A million impulses tried to hold sway over Evan as he stood and turned the light on. The floor shifted, and at once he bit down hard on the insides of his cheeks. Blood filled his mouth, and the room came back into focus. He stood over his son, who held the arch of his back like a strange sculpture of pain.

“Oh God, Shaun, no, no, no!” Evan said, picking him up. It was like trying to cradle a mannequin.

A doll.

Shaun’s normally weak arms lashed out and froze in an unnatural way.

“Okay, okay, okay.”

He ran to the couch and wrapped Shaun’s convulsing body in the heaviest quilt he could find and picked him up again, making sure he still heard his ragged breathing. When Evan opened the door, the wind pulled the knob from his hand and slammed the door into the inside wall. Squalls of rain spit at them, as the trees rocked in the wind, caught in the throes of the storm. Evan spun and opened the closet, grabbing the rain jacket from its hanger. After slamming the door behind them, he ran into the roaring weather, clutching his son’s stiff form through the blanket.

He made a makeshift tent out of the slicker, providing Shaun some cover on the floor of the pontoon. The muscle spasms seemed to be retreating, leaving Shaun to lay flat against the pontoon’s carpet, but his eyes still stared and his chest continued to hitch in a way that made Evan sick to his stomach.

Evan fired up the engine, tossed the ropes free, and gunned the throttle. They launched away from the dock, into the embrace of the chopping waves and the rain that fell without remorse.





23





“He’s perfectly fine,” the young doctor repeated.

Evan steadied himself against the wall of the corridor outside Shaun’s room, and was able to absorb the words this time, having not understood them when the doctor first came through the door.

“Fine?” Evan asked, not sure he could fully trust his ears.

The doctor nodded. He had jouncy blond hair that moved when he talked, and a stylish set of glasses perched on his thin nose. “Yes, we ran an electroencephalogram, and it showed no signs of a seizure or any signs that a seizure occurred.”

Evan let the information sink in, and his eyebrows knitted. “So he’s okay?”

The doctor smiled and nodded. “Yes.”

“But you can’t see that he had a seizure?”

“It didn’t show up on the test, no.”

The doctor closed his eyes for a moment and crossed his arms over the white coat he wore.

“Are you sure he wasn’t having some sort of nightmare or active dream that may have looked like a seizure?”

Evan stared at the man, his eyes feeling like they were bleeding. “Yes, I’m sure.”

“Because,” the doctor continued, “sometimes people mistake the signs and symptoms for something else. A night terror, perhaps.”

Evan held up a hand. “Listen, he was having a seizure. He had one a few months ago, scared the hell out of me, just like it did tonight. I know what a seizure looks like.
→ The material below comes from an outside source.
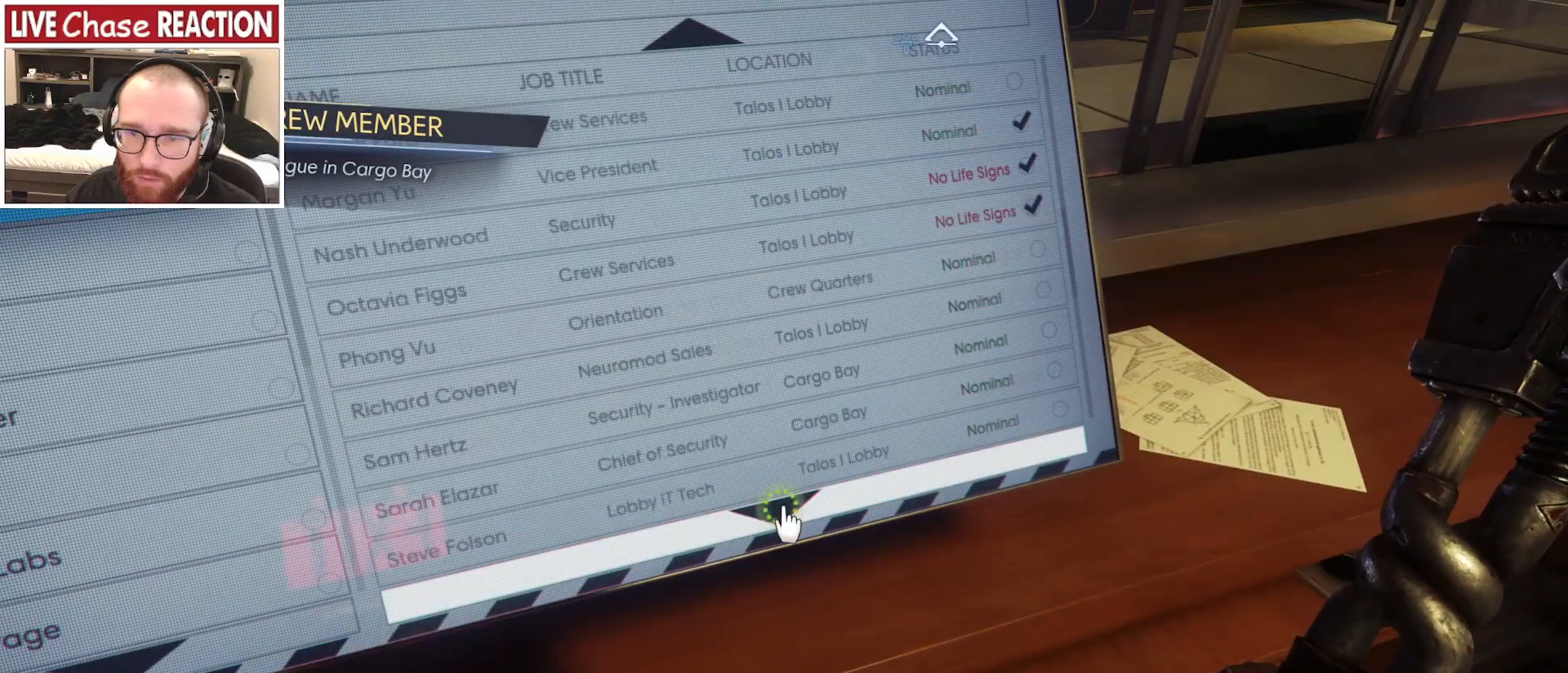
{"keys": [], "mouse": [], "events": []}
He had one.”

The doctor relinquished his authoritative posture and nodded. “Okay. What we’ll do now is keep him for the next few hours for observation, and then send you guys home with a mild seizure medication. Only administer it to him if you’re one hundred percent sure he’s having one, okay?”
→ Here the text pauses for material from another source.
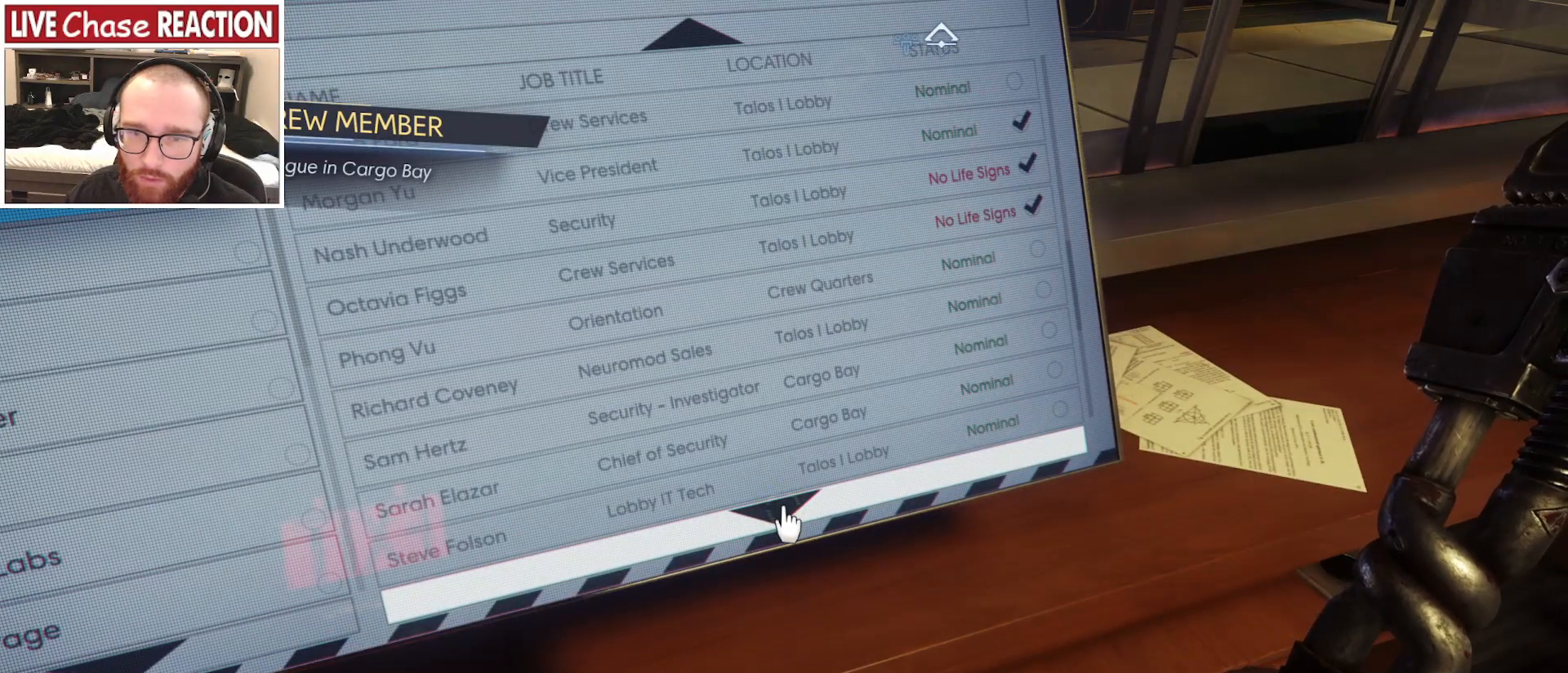
{"keys": [], "mouse": [], "events": []}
Evan dipped his chin once and rubbed his eyes. His hair was still damp from the ride across the lake, and his clothes were wet but not dripping anymore.
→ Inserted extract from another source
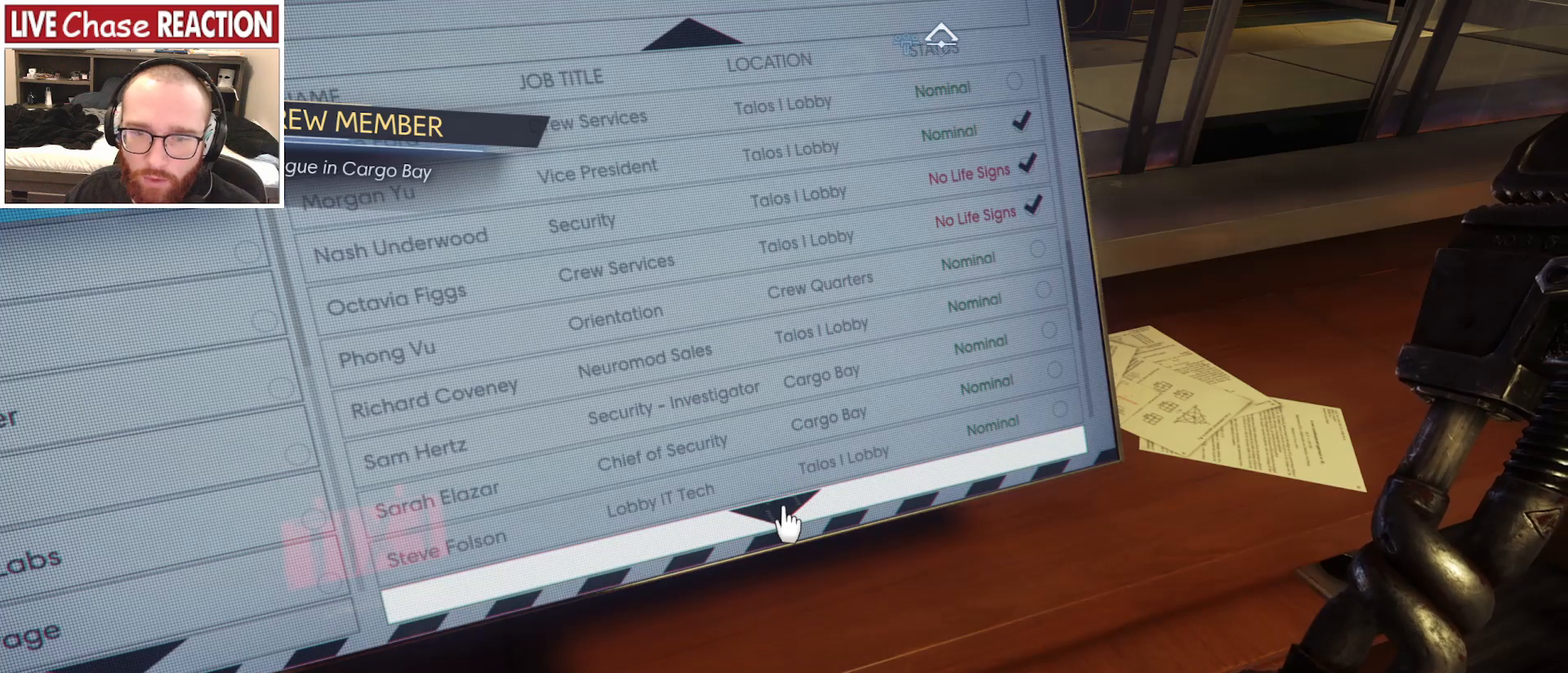
{"keys": [], "mouse": [], "events": []}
“You look like you could use some coffee,” the doctor said. “There’s a beverage center down the hall and to the left if you’d like some.”

“Thanks. I want to see him first.”

“Go right in.”

Evan moved past the doctor and pushed the heavy door open to a dimly lit room. Monitors beeped and whirred to the right, and a nurse fiddled with an IV beside Shaun’s bed. Shaun lay on the mattress, covered by a blue blanket. His bare chest looked almost white against the surroundings, and a few electrodes stuck like round leeches to his skin. Evan stopped at the foot of the bed. Shaun’s eyes were closed, and he slept peacefully.

“You guys had a rough night,” the nurse said.